IELTS for studying abroad
Biotechnology programmes with a health and medicine focus are academically rigorous and language-intensive: you will read dense research literature, write lab reports and literature reviews, and discuss complex scientific concepts in seminars and clinical settings. IELTS Academic is almost universally required for admission because it tests the exact reading and writing skills you will use daily in a biotech degree. Beyond admission, your student visa authority will also set a minimum, so strong performance across all four skills — not just an overall score — is essential.
Each Solomon Islands university — often each course — sets its own IELTS minimum. Find your exact target on the course's official admissions page.
IELTS requirements change and vary by route, employer, and institution — always confirm the current figure with the official body before you rely on it.
Australian universities are among the most structured in how they apply IELTS requirements, with the Department of Home Affairs setting minimum standards for student visas and individual universities adding their own health-faculty thresholds on top of visa minimums.
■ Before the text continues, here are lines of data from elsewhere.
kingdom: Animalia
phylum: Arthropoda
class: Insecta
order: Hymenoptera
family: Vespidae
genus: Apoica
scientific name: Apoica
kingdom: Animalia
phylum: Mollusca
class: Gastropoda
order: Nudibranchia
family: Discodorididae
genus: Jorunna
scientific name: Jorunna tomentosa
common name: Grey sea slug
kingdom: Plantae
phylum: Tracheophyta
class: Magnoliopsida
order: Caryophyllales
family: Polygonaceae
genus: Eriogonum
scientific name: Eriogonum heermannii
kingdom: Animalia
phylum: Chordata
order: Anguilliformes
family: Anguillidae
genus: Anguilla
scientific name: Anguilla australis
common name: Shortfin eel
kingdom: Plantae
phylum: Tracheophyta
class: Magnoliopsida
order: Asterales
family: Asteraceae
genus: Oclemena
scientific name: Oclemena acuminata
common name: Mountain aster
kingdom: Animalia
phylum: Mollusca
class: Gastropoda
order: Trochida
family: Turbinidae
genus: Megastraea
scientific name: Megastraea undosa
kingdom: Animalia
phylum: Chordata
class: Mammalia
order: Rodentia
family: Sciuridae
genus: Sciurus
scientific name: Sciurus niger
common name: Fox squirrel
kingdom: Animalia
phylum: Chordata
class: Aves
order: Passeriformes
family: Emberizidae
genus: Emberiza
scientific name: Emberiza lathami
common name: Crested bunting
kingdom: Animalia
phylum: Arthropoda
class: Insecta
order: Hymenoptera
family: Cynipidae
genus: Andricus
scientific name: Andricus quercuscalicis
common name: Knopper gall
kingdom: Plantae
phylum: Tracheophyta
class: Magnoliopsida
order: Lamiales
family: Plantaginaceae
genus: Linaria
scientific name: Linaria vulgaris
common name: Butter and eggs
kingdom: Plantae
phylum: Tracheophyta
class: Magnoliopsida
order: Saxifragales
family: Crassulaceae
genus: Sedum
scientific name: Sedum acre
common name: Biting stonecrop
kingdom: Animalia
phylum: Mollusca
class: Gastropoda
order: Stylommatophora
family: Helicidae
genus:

New Zealand similarly uses IELTS Academic for both university admission and student-visa purposes through Immigration New Zealand; Biotechnology and biomedical programmes at institutions like the University of Auckland or University of Melbourne may set different minimums for core courses versus electives, so applicants should read programme-specific entry requirements carefully.
Prioritise the Academic Writing module, because Biotechnology programmes demand precise, evidence-based scientific writing from day one, and the Task 1 data-description and Task 2 argumentation skills map directly onto lab reports, research proposals, and essay-based assessments you will face throughout your degree.
Going abroad to work instead? See IELTS for professions in Solomon Islands.